Retype all of the data. Every line must match exactly.

-*-*-

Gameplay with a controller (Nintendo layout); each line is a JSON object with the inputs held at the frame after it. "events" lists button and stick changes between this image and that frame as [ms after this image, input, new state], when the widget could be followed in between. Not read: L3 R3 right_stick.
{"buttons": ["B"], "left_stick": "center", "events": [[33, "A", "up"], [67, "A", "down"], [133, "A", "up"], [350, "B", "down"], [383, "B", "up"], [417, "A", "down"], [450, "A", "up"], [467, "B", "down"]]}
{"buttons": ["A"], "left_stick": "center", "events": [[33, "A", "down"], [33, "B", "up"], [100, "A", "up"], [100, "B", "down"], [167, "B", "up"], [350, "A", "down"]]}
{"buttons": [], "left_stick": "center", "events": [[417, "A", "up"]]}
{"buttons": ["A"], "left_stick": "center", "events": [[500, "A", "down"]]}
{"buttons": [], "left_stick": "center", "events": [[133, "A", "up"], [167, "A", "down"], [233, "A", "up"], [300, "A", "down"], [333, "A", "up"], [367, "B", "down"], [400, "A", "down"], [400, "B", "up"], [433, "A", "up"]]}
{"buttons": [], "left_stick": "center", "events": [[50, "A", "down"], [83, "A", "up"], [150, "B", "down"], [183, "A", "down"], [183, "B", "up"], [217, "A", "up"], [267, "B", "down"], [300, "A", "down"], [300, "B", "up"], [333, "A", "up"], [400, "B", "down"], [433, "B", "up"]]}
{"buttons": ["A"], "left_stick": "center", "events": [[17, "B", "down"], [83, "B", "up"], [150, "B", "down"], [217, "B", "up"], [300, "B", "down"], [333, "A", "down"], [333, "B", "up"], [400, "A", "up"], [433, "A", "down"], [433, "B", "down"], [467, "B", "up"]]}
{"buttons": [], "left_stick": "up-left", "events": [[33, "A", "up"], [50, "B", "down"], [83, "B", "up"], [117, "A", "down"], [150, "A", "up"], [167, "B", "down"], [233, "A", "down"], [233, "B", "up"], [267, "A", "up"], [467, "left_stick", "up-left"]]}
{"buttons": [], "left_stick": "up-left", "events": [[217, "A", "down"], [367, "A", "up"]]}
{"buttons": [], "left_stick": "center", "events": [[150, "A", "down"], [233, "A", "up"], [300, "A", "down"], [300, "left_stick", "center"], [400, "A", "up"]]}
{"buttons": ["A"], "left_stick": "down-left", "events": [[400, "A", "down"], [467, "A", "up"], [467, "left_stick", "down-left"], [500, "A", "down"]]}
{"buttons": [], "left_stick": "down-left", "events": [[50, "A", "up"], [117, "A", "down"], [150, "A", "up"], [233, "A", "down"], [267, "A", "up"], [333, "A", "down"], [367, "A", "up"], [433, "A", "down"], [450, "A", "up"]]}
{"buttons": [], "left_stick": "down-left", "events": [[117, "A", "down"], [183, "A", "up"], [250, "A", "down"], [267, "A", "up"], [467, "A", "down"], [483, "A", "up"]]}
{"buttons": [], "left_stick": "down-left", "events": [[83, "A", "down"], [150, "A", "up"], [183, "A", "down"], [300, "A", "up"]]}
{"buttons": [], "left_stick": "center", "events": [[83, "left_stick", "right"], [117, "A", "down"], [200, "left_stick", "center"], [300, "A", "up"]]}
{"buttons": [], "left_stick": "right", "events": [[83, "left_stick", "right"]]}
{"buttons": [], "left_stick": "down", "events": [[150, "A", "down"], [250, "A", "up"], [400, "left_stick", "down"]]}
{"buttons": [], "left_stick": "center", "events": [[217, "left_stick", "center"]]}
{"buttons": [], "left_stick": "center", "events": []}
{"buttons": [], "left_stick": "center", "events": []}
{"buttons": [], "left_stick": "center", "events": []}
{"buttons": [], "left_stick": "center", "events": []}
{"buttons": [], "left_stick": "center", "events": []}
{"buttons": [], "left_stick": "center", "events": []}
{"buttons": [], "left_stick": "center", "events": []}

-*-*-

■ TASK OUTPUT:
Gameplay with a controller (Nintendo layout); each line is a JSON object with the inputs held at the frame after it. "events" lists button and stick changes between this image and that frame as [ms after this image, input, new state], when the widget could be followed in between. Not read: L3 R3 right_stick.
{"buttons": ["B"], "left_stick": "center", "events": [[33, "A", "up"], [67, "A", "down"], [133, "A", "up"], [350, "B", "down"], [383, "B", "up"], [417, "A", "down"], [450, "A", "up"], [467, "B", "down"]]}
{"buttons": ["A"], "left_stick": "center", "events": [[33, "A", "down"], [33, "B", "up"], [100, "A", "up"], [100, "B", "down"], [167, "B", "up"], [350, "A", "down"]]}
{"buttons": [], "left_stick": "center", "events": [[417, "A", "up"]]}
{"buttons": ["A"], "left_stick": "center", "events": [[500, "A", "down"]]}
{"buttons": [], "left_stick": "center", "events": [[133, "A", "up"], [167, "A", "down"], [233, "A", "up"], [300, "A", "down"], [333, "A", "up"], [367, "B", "down"], [400, "A", "down"], [400, "B", "up"], [433, "A", "up"]]}
{"buttons": [], "left_stick": "center", "events": [[50, "A", "down"], [83, "A", "up"], [150, "B", "down"], [183, "A", "down"], [183, "B", "up"], [217, "A", "up"], [267, "B", "down"], [300, "A", "down"], [300, "B", "up"], [333, "A", "up"], [400, "B", "down"], [433, "B", "up"]]}
{"buttons": ["A"], "left_stick": "center", "events": [[17, "B", "down"], [83, "B", "up"], [150, "B", "down"], [217, "B", "up"], [300, "B", "down"], [333, "A", "down"], [333, "B", "up"], [400, "A", "up"], [433, "A", "down"], [433, "B", "down"], [467, "B", "up"]]}
{"buttons": [], "left_stick": "up-left", "events": [[33, "A", "up"], [50, "B", "down"], [83, "B", "up"], [117, "A", "down"], [150, "A", "up"], [167, "B", "down"], [233, "A", "down"], [233, "B", "up"], [267, "A", "up"], [467, "left_stick", "up-left"]]}
{"buttons": [], "left_stick": "up-left", "events": [[217, "A", "down"], [367, "A", "up"]]}
{"buttons": [], "left_stick": "center", "events": [[150, "A", "down"], [233, "A", "up"], [300, "A", "down"], [300, "left_stick", "center"], [400, "A", "up"]]}
{"buttons": ["A"], "left_stick": "down-left", "events": [[400, "A", "down"], [467, "A", "up"], [467, "left_stick", "down-left"], [500, "A", "down"]]}
{"buttons": [], "left_stick": "down-left", "events": [[50, "A", "up"], [117, "A", "down"], [150, "A", "up"], [233, "A", "down"], [267, "A", "up"], [333, "A", "down"], [367, "A", "up"], [433, "A", "down"], [450, "A", "up"]]}
{"buttons": [], "left_stick": "down-left", "events": [[117, "A", "down"], [183, "A", "up"], [250, "A", "down"], [267, "A", "up"], [467, "A", "down"], [483, "A", "up"]]}
{"buttons": [], "left_stick": "down-left", "events": [[83, "A", "down"], [150, "A", "up"], [183, "A", "down"], [300, "A", "up"]]}
{"buttons": [], "left_stick": "center", "events": [[83, "left_stick", "right"], [117, "A", "down"], [200, "left_stick", "center"], [300, "A", "up"]]}
{"buttons": [], "left_stick": "right", "events": [[83, "left_stick", "right"]]}
{"buttons": [], "left_stick": "down", "events": [[150, "A", "down"], [250, "A", "up"], [400, "left_stick", "down"]]}
{"buttons": [], "left_stick": "center", "events": [[217, "left_stick", "center"]]}
{"buttons": [], "left_stick": "center", "events": []}
{"buttons": [], "left_stick": "center", "events": []}
{"buttons": [], "left_stick": "center", "events": []}
{"buttons": [], "left_stick": "center", "events": []}
{"buttons": [], "left_stick": "center", "events": []}
{"buttons": [], "left_stick": "center", "events": []}
{"buttons": [], "left_stick": "center", "events": []}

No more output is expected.